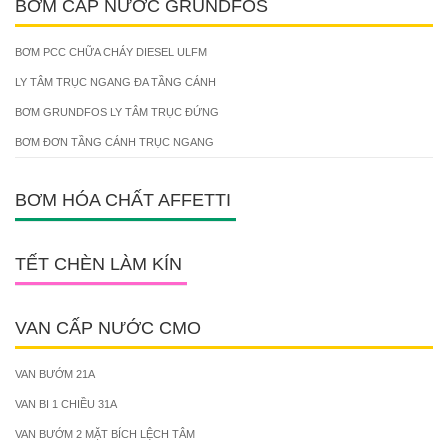
BƠM CẤP NƯỚC GRUNDFOS
BƠM PCC CHỮA CHÁY DIESEL ULFM
LY TÂM TRỤC NGANG ĐA TẦNG CÁNH
BƠM GRUNDFOS LY TÂM TRỤC ĐỨNG
BƠM ĐƠN TẦNG CÁNH TRỤC NGANG
BƠM HÓA CHẤT AFFETTI
TẾT CHÈN LÀM KÍN
VAN CẤP NƯỚC CMO
VAN BƯỚM 21A
VAN BI 1 CHIỀU 31A
VAN BƯỚM 2 MẶT BÍCH LỆCH TÂM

EXERCISE PROMPT: Out of the entries, report each line that contains the word "BƯỚM".

PROBLEM SOLUTION:
VAN BƯỚM 21A
VAN BƯỚM 2 MẶT BÍCH LỆCH TÂM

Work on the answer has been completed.